Basically, I sold my horse about 3 years ago. I had owned him for 2 years, and we had been well and truely conned when buying him!

He was far to strong for me, and was terrible to handle on the ground - I just wasn't experienced enough for a horse like him. (Can't fault him under saddle though!)

I put him on loan to a lady from Project Horses and she was fantastic with him, so with the promise that he had a home for life, I sold him to her. I didn't want to sell as he has had a horrible life going for stable to dealers to knackers and back again.

Anyway, he was put out on loan again, and the loanee sold him and told his owner that he'd died.

A few months later, we discovered he'd actually been sold to the knacker man, where he was picked up by a dealer and sold to another girl.

We managed to get in touch and he was settled so his actual owner decided that he could stay there as long as she could have him back if they ever sold him.

Well he is now for sale, and we aren't getting a reply from his original owner, so I am desperately trying to find him somewhere safe so he doesn't end up at the knacker man again - for probably the last time.  I'm just....out of ideas. No rescue wants to know, so I am desperatly trying to find him someone experienced who can give him a real home for LIFE. 

He is 16.2hh, IDxTB, 20yrs old. They are asking £500 ONO


----------



## Snippet (Apr 14, 2011)

I've emailed my mum to see if she knows anyone who could help.


----------



## Tapir (Mar 20, 2010)

Thank you so much. He is not easy but you do find yourself loving him.


----------



## Snippet (Apr 14, 2011)

I hope he finds a good home.

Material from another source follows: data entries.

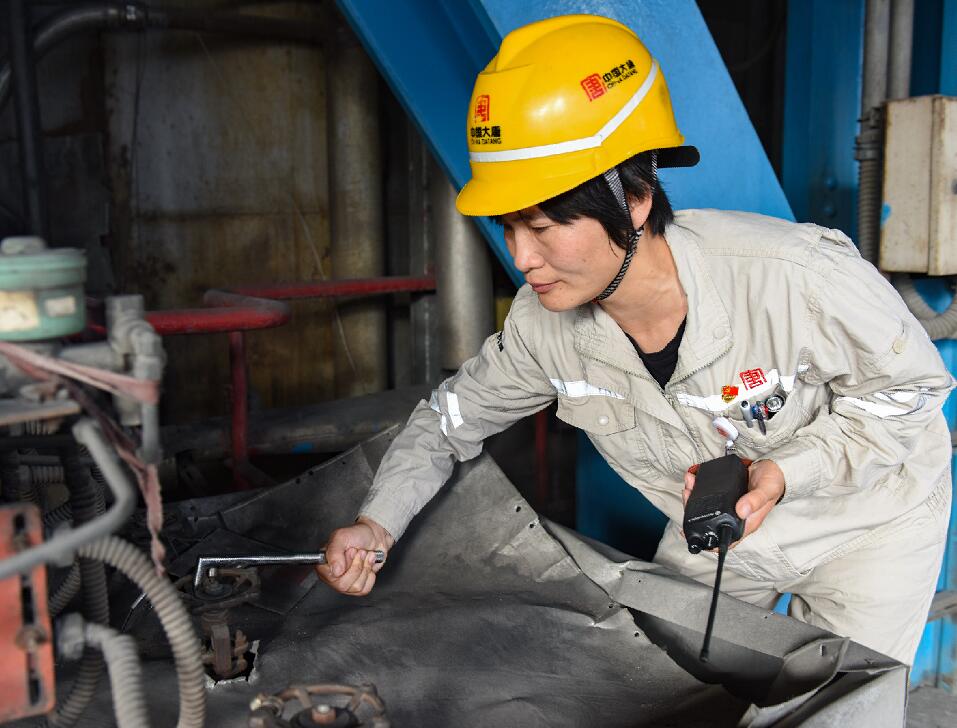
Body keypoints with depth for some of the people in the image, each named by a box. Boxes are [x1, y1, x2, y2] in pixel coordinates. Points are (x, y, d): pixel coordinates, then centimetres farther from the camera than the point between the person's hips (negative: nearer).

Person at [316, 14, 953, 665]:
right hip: (718, 525, 4)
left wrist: (785, 472, -33)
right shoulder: (543, 322, -23)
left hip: (869, 516, -3)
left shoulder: (798, 276, -38)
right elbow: (452, 416, -7)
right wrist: (376, 525, -22)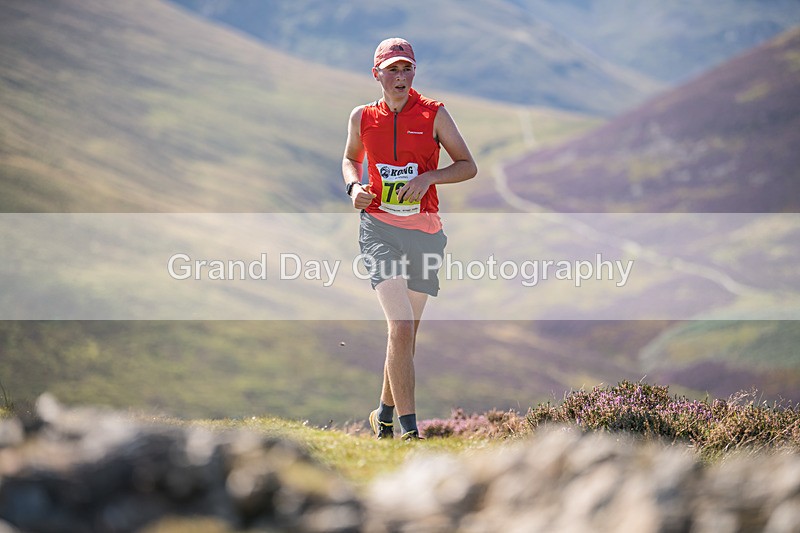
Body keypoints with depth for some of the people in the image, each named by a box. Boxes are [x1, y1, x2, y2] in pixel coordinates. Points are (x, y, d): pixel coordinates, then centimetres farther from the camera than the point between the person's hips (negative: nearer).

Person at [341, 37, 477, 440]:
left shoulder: (434, 114, 0)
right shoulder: (362, 117, 4)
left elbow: (468, 166, 3)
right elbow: (351, 158, 23)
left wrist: (428, 178, -14)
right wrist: (354, 186, 1)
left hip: (424, 231, 2)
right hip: (379, 228, -1)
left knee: (406, 333, 11)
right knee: (401, 327, -18)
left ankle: (385, 415, 31)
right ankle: (409, 429, -19)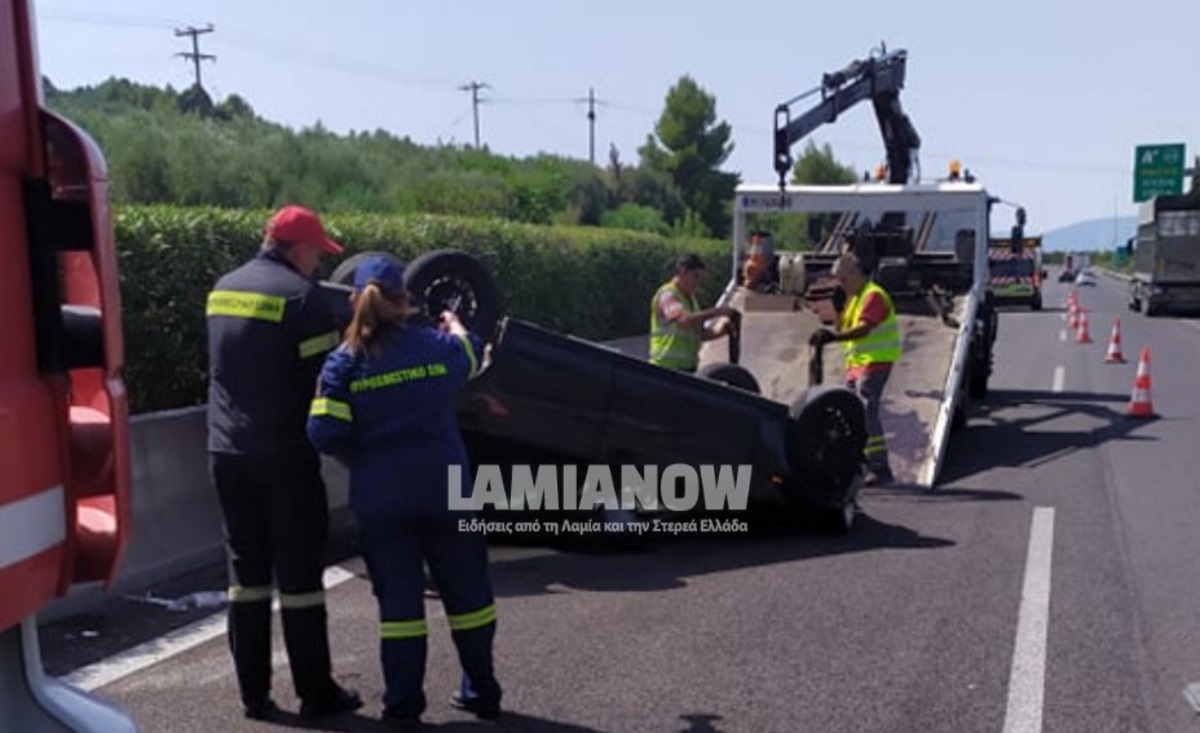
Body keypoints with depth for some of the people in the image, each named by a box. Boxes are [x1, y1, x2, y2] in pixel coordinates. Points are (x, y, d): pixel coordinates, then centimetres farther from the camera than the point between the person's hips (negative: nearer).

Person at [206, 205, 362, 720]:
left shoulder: (222, 290, 11)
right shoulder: (301, 294, -11)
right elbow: (325, 376, -12)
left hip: (227, 451, 6)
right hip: (284, 454, -6)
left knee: (246, 570, 11)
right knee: (298, 574, 2)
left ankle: (253, 693, 15)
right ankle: (316, 693, 9)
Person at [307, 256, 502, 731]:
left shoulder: (343, 362, -7)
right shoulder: (437, 347, -2)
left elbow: (325, 433, -14)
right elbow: (470, 352, 22)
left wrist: (360, 457, 6)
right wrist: (454, 324, 43)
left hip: (381, 499, -1)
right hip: (445, 491, 1)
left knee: (399, 598, 9)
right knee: (465, 591, 14)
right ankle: (482, 693, 24)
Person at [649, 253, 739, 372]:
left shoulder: (691, 299, 18)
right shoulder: (667, 295, -11)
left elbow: (700, 333, 21)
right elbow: (684, 319, -30)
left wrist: (719, 330, 0)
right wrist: (717, 311, -26)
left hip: (688, 366, 9)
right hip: (668, 366, -9)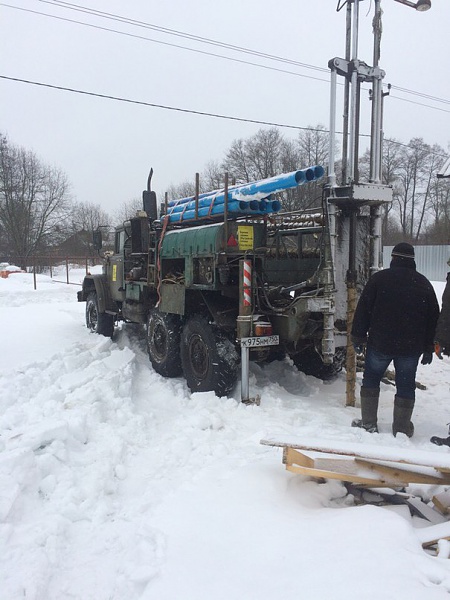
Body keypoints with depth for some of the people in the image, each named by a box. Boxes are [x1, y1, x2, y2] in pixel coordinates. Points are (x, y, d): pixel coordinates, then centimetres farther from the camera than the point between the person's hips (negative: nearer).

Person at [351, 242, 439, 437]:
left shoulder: (379, 278, -5)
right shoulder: (424, 284, 5)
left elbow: (363, 310, -6)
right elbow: (434, 317, 9)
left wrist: (358, 337, 2)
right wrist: (429, 347, 14)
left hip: (380, 343, -2)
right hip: (412, 346, 2)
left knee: (371, 379, 13)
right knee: (406, 385, 10)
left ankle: (368, 423, 16)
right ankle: (402, 428, 16)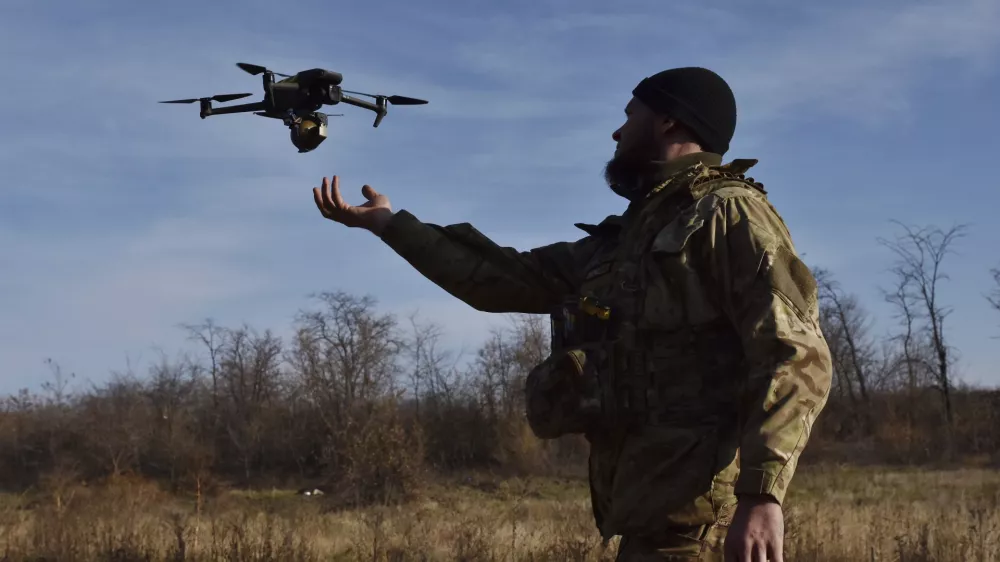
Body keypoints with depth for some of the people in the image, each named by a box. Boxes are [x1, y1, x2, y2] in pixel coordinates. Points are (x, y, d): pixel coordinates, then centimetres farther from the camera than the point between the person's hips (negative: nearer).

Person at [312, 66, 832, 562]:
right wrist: (388, 222, 31)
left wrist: (762, 493, -26)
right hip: (650, 506, 8)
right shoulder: (626, 237, 21)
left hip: (696, 505, -8)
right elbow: (503, 278, 27)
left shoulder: (728, 213, -4)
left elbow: (797, 357, -15)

We aren't looking for a horse at the moment as we've already got one pasture ornament, but I'll let you know if mum finds someone.


----------



## woofandwalk (Mar 12, 2012)

I'll re-post in the horsie forums, hopefully someone can help


----------



## AlexArt (Apr 25, 2010)

Unfortunately at the mo the rescues are full to bursting and there are so many people who can no longer afford their horses they are getting rid of them, and these are young horses, so for oldies the future is pretty bleak as people just see endless vet bills with them! Can you not buy him back yourself and keep him as a pasture pet?, or at least until you can either find him a loan home, or worse case scenario have him pts - at least you will have done the decent thing for him and saved him the awful horrors of the knackers yard.
You could also try Horse and hound forum as well, although I suspect you'll get similar responses - but you never know!


----------



## spottedhorse (Mar 13, 2012)

Can't you keep him yourself as a companion? As others have said equine charities are bursting at the seams. I do worry that a dodgy dealer might end up buying this horse doping him up and selling him to a novice owner, it happens all to often. Please vet potential homes very carefully if you get any offers to buy him. I do think putting him to sleep is another option worth considering - oldies are not in demand let alone saleable. I hear all to often of good young horses being given away due to the economic climate, not many folk will be willing to take on an oldie with issues! Good luck with whatever you decide


----------



## Tapir (Mar 20, 2010)

I don't have the fund to buy him and look after him/have him pts or else I would in a flash.


----------